Collected data
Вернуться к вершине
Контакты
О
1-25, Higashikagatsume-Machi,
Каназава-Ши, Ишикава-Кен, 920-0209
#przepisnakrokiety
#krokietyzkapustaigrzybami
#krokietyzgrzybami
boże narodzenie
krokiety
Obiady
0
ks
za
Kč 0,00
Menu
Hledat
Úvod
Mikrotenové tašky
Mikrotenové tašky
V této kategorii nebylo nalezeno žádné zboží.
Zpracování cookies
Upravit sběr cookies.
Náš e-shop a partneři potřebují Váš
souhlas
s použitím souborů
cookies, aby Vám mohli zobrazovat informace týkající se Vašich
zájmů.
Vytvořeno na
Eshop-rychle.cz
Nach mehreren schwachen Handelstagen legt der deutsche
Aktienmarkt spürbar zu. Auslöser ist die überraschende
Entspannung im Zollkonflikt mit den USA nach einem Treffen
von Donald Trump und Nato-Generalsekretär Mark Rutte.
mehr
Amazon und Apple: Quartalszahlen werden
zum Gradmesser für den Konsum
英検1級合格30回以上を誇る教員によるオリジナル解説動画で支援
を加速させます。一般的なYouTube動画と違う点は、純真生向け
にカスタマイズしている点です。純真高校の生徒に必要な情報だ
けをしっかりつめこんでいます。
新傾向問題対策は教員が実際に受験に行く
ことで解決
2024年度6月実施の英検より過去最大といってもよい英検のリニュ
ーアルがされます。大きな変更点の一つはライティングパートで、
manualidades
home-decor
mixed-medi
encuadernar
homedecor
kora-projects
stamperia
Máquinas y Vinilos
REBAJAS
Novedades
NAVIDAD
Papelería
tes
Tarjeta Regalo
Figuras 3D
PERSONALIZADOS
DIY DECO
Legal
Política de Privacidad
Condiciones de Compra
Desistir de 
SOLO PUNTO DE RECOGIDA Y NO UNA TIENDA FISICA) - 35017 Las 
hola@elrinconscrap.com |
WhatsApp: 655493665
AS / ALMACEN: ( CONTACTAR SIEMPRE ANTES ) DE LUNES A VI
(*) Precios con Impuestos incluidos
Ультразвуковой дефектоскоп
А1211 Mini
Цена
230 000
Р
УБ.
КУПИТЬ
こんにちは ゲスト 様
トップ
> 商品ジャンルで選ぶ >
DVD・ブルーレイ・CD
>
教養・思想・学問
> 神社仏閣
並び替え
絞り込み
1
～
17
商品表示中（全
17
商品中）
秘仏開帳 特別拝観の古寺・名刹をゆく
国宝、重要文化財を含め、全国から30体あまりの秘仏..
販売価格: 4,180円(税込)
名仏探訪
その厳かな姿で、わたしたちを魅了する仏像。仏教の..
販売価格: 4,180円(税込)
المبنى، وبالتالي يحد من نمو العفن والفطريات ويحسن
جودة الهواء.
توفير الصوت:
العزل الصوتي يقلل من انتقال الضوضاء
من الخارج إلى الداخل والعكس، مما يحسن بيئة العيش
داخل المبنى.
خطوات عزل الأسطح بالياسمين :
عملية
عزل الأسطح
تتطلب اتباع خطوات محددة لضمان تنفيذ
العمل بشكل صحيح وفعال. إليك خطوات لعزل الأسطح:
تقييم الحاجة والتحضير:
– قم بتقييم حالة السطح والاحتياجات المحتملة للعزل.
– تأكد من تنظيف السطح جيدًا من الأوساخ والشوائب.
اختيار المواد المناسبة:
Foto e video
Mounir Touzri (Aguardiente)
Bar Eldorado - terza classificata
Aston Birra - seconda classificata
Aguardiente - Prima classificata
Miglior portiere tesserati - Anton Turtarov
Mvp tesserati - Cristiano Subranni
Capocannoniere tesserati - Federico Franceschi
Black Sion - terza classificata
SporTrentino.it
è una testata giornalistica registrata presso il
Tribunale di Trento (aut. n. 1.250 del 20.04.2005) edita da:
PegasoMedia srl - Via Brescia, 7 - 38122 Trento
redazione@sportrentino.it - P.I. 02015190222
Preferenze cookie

* * *

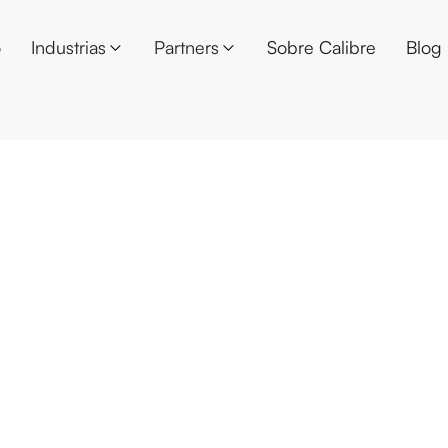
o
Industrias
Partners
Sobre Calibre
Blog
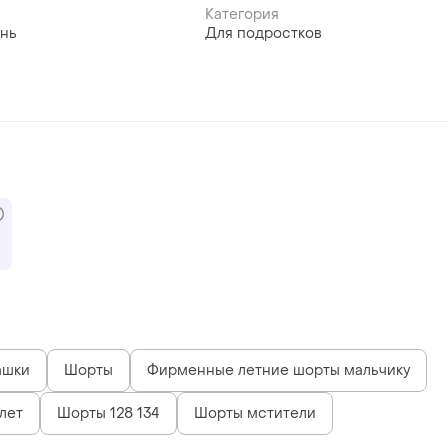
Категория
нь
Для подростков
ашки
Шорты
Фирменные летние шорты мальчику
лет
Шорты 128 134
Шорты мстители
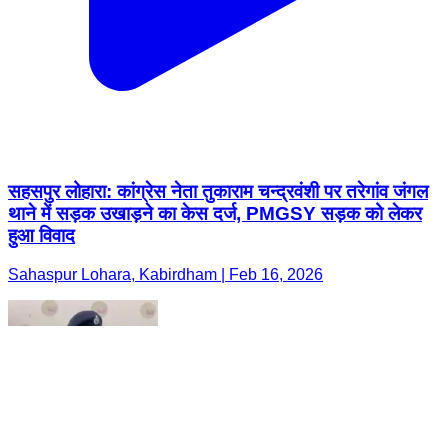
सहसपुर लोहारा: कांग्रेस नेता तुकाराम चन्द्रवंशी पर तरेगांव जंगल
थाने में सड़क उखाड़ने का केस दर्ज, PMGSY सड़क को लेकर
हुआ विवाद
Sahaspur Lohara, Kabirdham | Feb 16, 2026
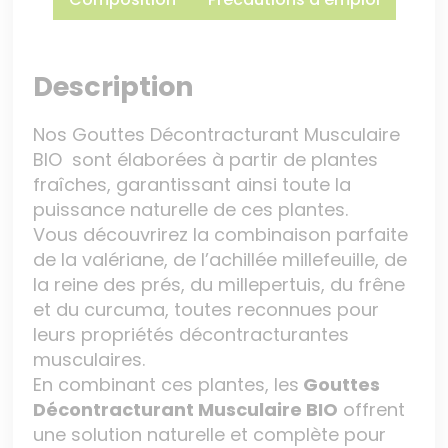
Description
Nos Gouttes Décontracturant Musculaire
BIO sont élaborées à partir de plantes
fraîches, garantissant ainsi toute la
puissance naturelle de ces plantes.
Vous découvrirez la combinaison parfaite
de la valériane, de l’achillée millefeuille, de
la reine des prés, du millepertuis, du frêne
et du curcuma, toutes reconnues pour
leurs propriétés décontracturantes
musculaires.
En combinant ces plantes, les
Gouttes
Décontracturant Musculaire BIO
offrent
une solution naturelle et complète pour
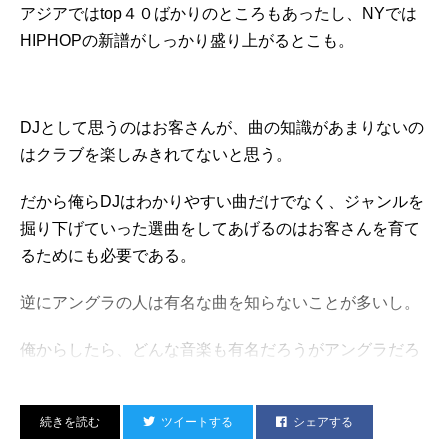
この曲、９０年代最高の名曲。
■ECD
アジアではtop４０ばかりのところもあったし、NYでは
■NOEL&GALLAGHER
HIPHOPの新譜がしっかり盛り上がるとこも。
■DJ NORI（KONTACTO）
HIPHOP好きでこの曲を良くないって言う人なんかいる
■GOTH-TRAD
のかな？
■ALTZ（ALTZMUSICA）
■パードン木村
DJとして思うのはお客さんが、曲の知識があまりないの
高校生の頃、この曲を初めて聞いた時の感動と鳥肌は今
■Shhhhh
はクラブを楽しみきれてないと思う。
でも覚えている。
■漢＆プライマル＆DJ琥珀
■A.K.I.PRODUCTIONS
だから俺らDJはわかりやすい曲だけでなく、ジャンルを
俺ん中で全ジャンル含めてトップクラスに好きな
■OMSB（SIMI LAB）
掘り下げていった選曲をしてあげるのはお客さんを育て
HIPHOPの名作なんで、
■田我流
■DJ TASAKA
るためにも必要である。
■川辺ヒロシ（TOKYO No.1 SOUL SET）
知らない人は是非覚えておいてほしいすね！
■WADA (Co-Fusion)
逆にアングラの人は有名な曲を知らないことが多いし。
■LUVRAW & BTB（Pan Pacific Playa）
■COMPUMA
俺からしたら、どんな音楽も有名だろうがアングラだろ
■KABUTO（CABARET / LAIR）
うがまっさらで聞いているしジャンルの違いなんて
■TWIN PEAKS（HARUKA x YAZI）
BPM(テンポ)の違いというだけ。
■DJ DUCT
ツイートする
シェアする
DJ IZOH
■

== What you need to do ==
Copy, exactly and only, the lines above that begin with the one containing "Вернуться к вершине" and finish with the one containing "Vytvořeno na".

== Solution below ==
Вернуться к вершине
Контакты
О
1-25, Higashikagatsume-Machi,
Каназава-Ши, Ишикава-Кен, 920-0209
#przepisnakrokiety
#krokietyzkapustaigrzybami
#krokietyzgrzybami
boże narodzenie
krokiety
Obiady
0
ks
za
Kč 0,00
Menu
Hledat
Úvod
Mikrotenové tašky
Mikrotenové tašky
V této kategorii nebylo nalezeno žádné zboží.
Zpracování cookies
Upravit sběr cookies.
Náš e-shop a partneři potřebují Váš
souhlas
s použitím souborů
cookies, aby Vám mohli zobrazovat informace týkající se Vašich
zájmů.
Vytvořeno na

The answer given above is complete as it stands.